Un peu partout en Europe les fondamentalismes ressurgissent et les partis nationalistes prospèrent. Au niveau mondial se profile un deal Poutine-Trump où la vulgarité le dispute à l’exacerbation des pulsions nationalistes. Comme le note Bernard-Henri Lévy, le Brexit met l’Europe au pied du mur : « Le choix est donc clair : ou les Européens se ressaisissent, ou ce jour sera celui d’une Sainte-Alliance des hussards noirs de la nouvelle réaction trouvant son baptême du Jourdain sur les bords de la Tamise. Ou ils sortent par le haut, c’est-à-dire par des mots forts doublés par un acte majeur, de cette crise sans précédent depuis soixante-dix ans, ou, dans le large spectre qui couvre les langages prétotalitaires modernes où la grimace le dispute à l’éructation, l’incompétence à la vulgarité et l’amour du vide à la haine de l’autre, c’est le pire qui surgira »1.

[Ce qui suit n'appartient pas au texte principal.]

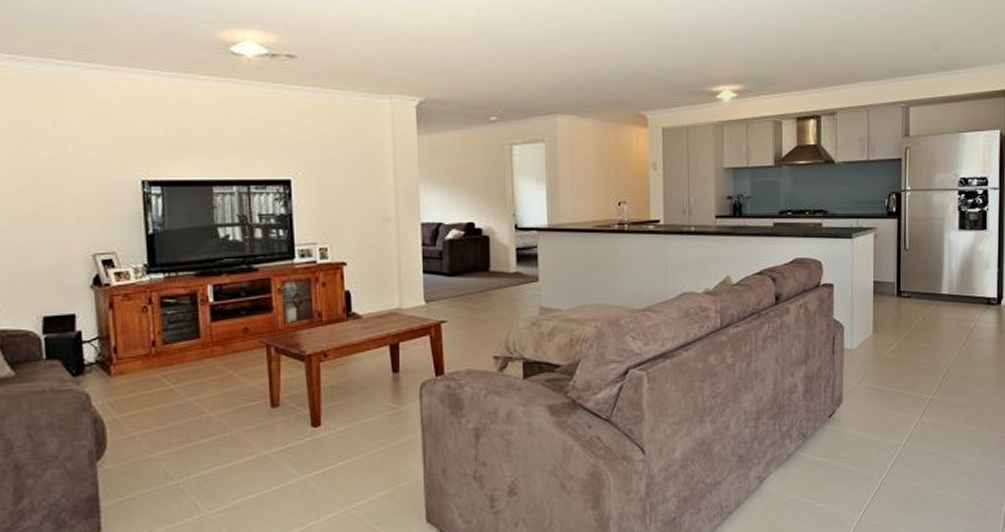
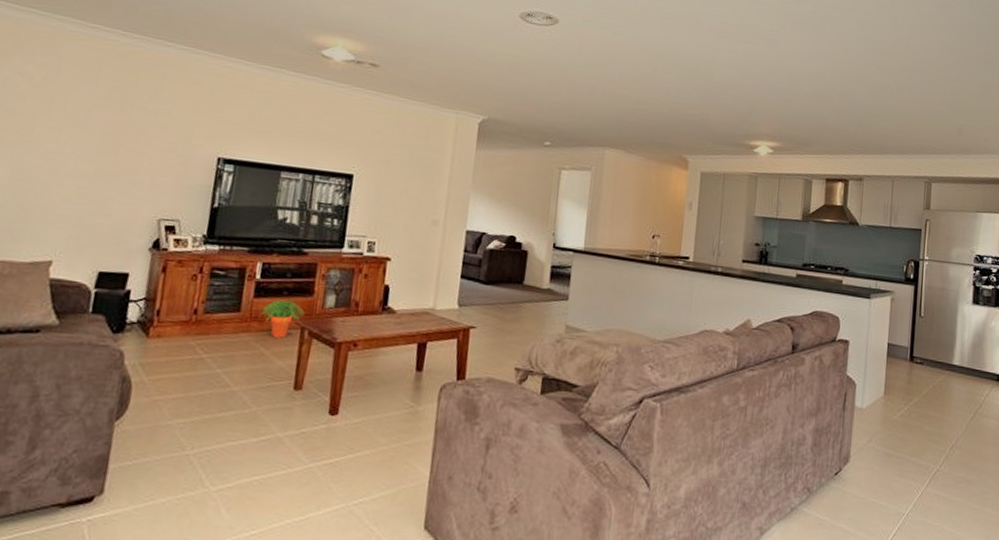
potted plant: none [219,319,268,359] -> present [259,300,305,338]

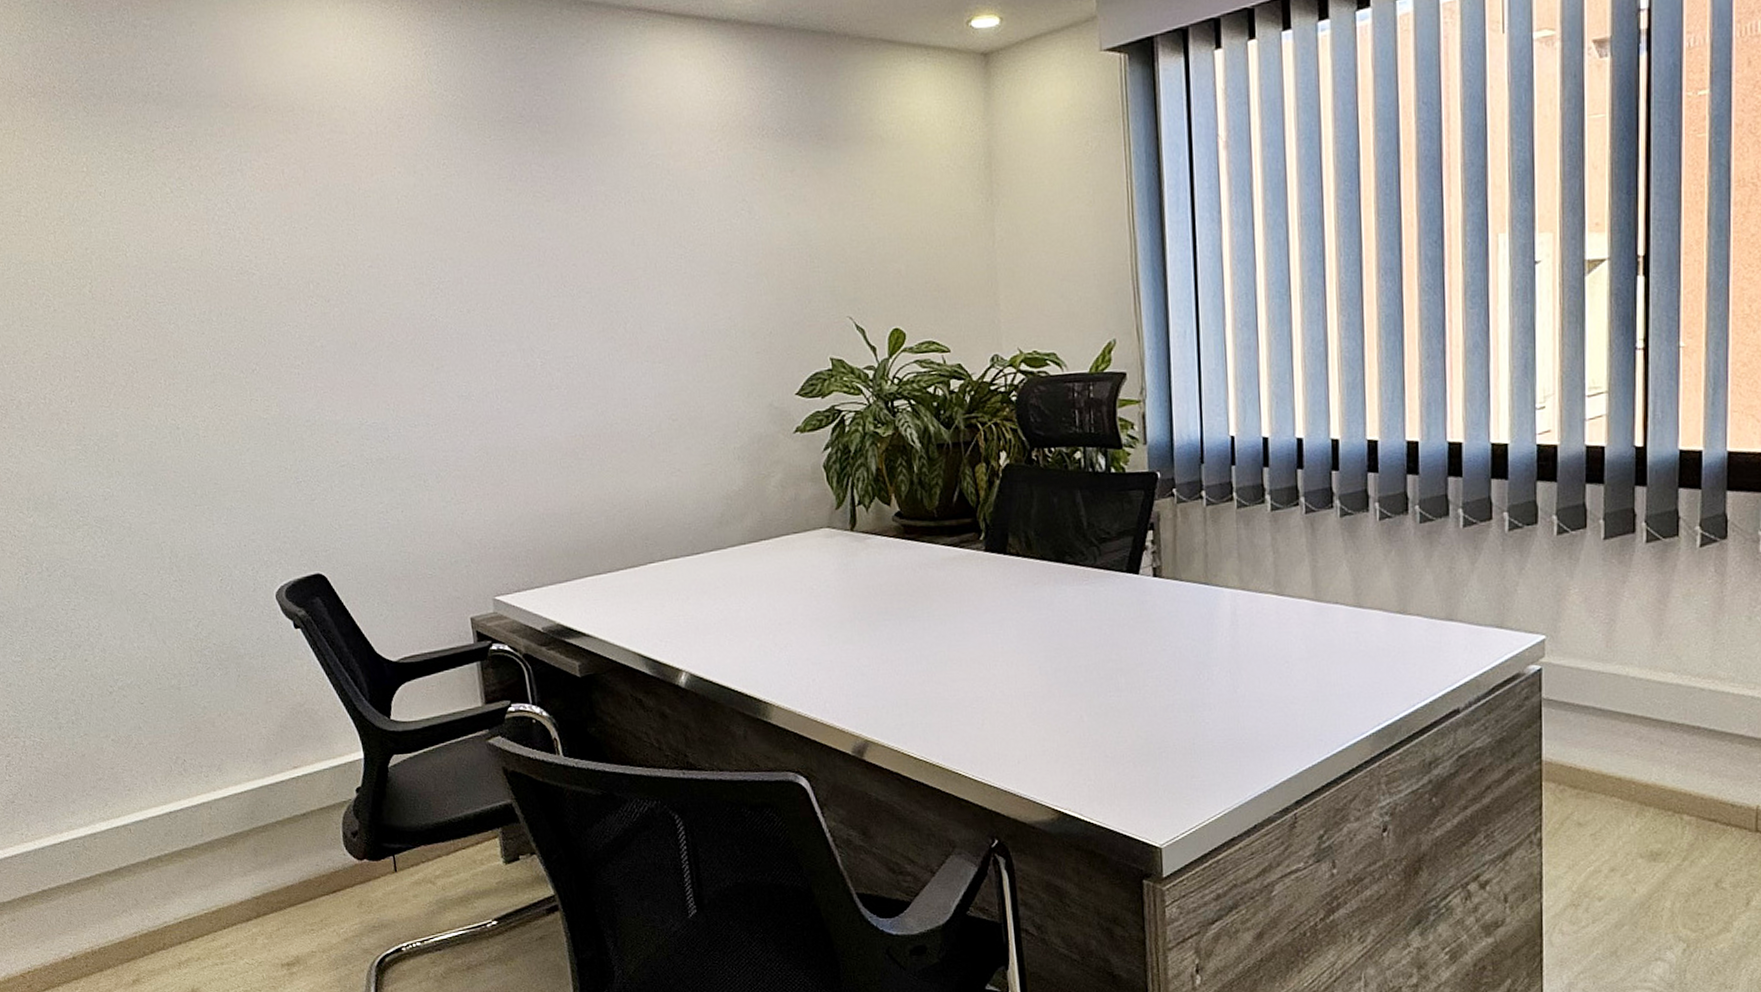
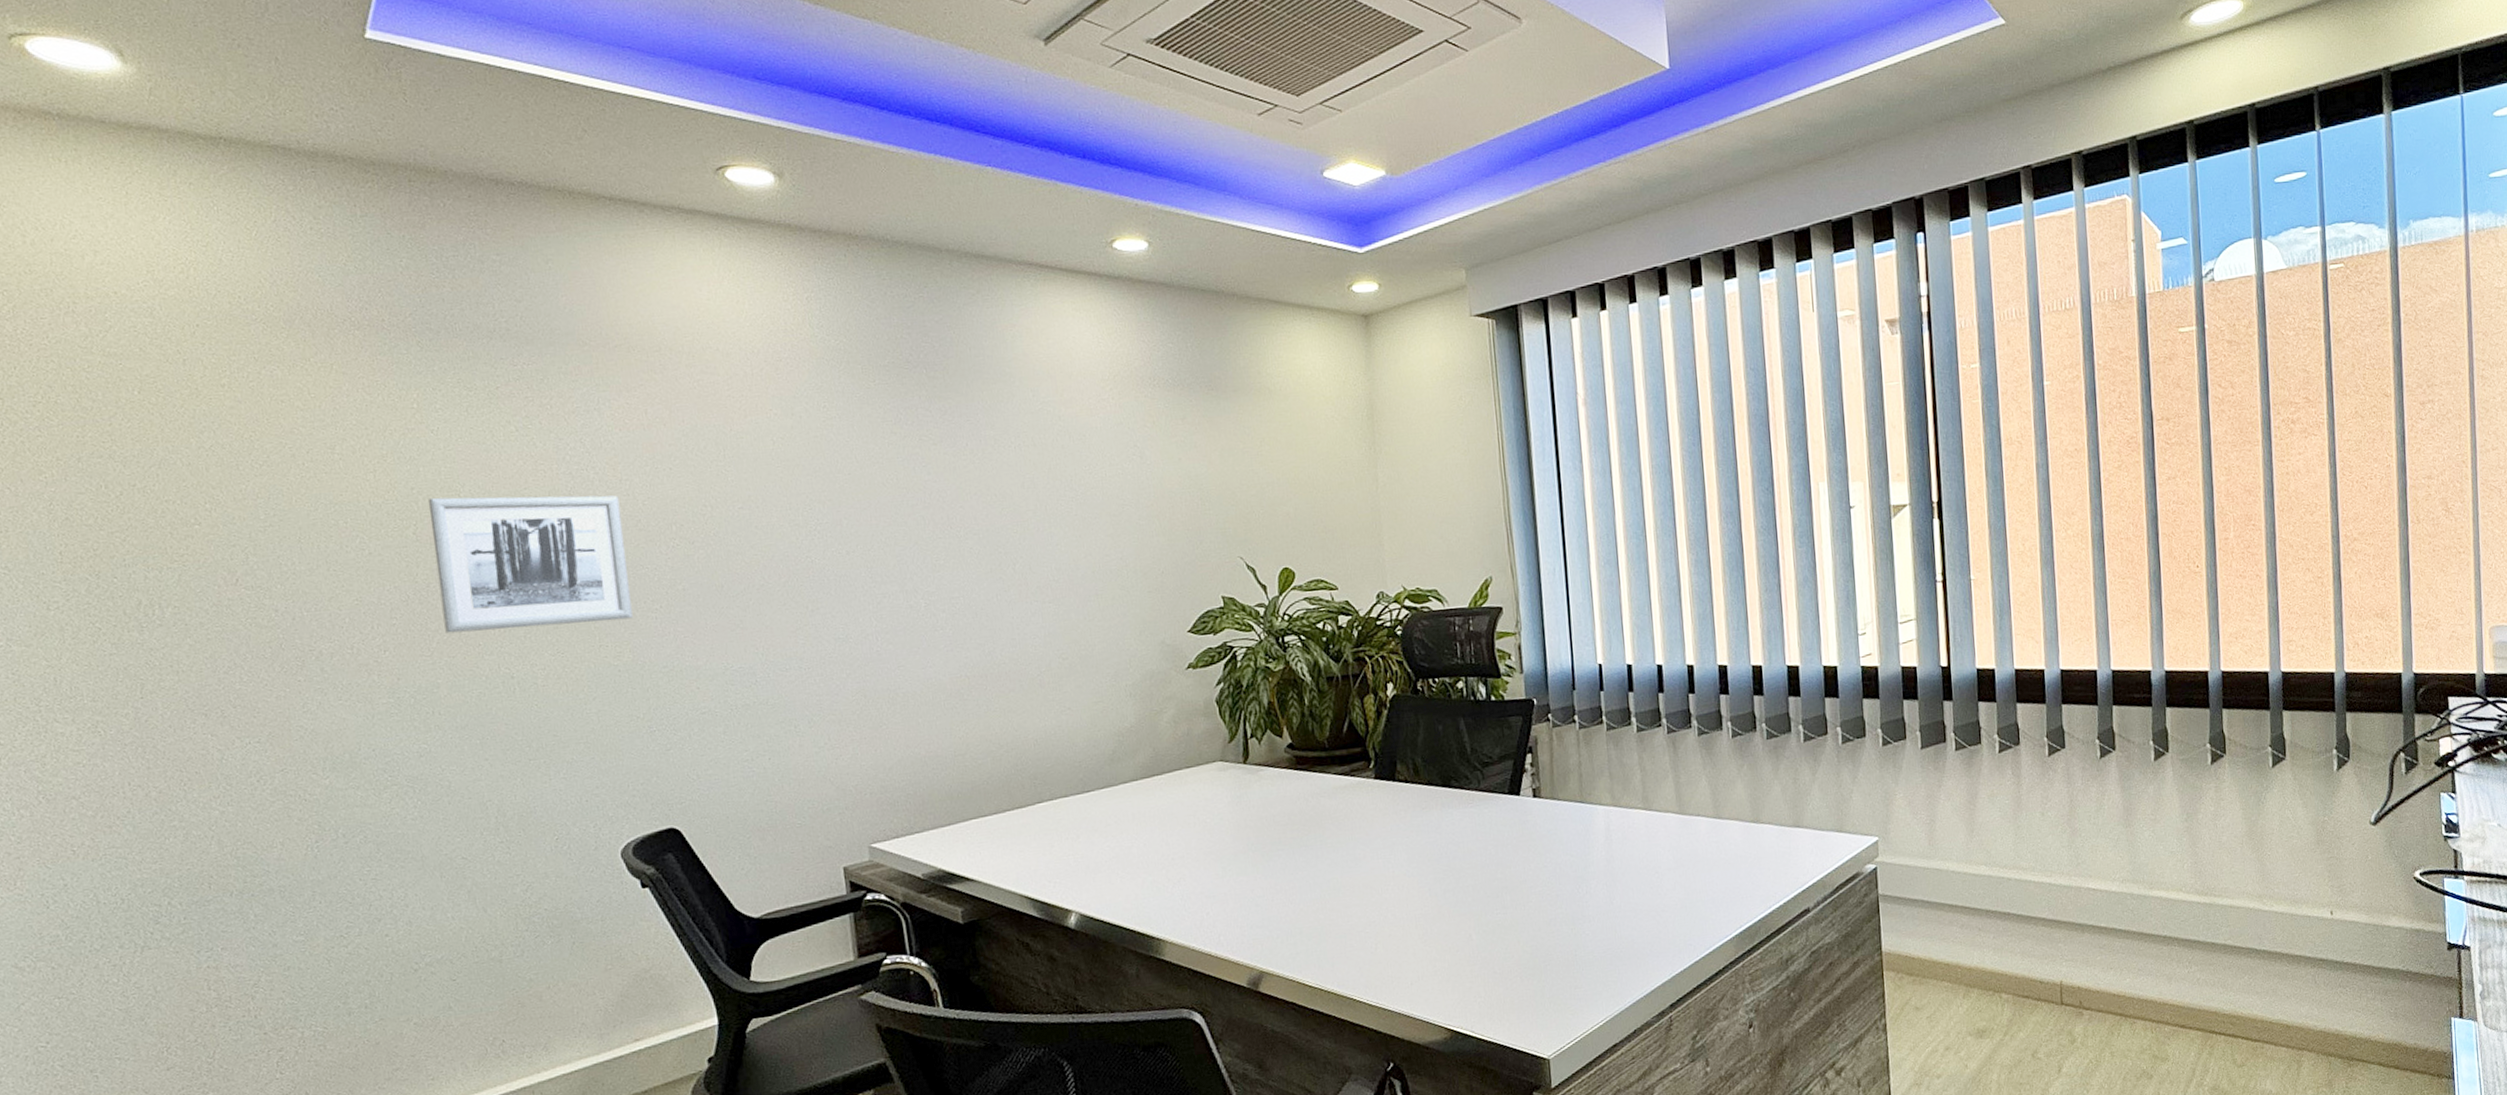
wall art: none [100,254,278,386] -> present [428,495,633,634]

Le 6 mai dernier, le pape François, lors de la réception du Prix Charlemagne2 pour son engagement européen déclarait ceci : « Que t’est-il arrivé, Europe humaniste, paladin des droits de l’homme, de la démocratie et de la liberté ? Que t’est-il arrivé, Europe terre de poètes, de philosophes, d’artistes, de musiciens, d’hommes de lettres ? Que t’est-il arrivé, Europe mère de peuples et de nations, mère de grands hommes et de grandes femmes qui ont su défendre et donner leur vie pour la dignité de leurs frères ? ». Il terminait son allocution par ces mots : « Je rêve d’une Europe dont on ne puisse pas dire que son engagement pour les droits humains a été sa dernière utopie ».
Bernard Ginisty
1 – Bernard-Henri Lévy : « Étrange défaite à Londres » in Journal Le Monde des 26/27 juin 2016, page 25.
2 – Le Prix international Charlemagne d’Aix-la-Chapelle est un prix décerné depuis 1950 par la ville d’Aix-la-Chapelle à des personnalités remarquables qui se sont engagées pour l’unification européenne.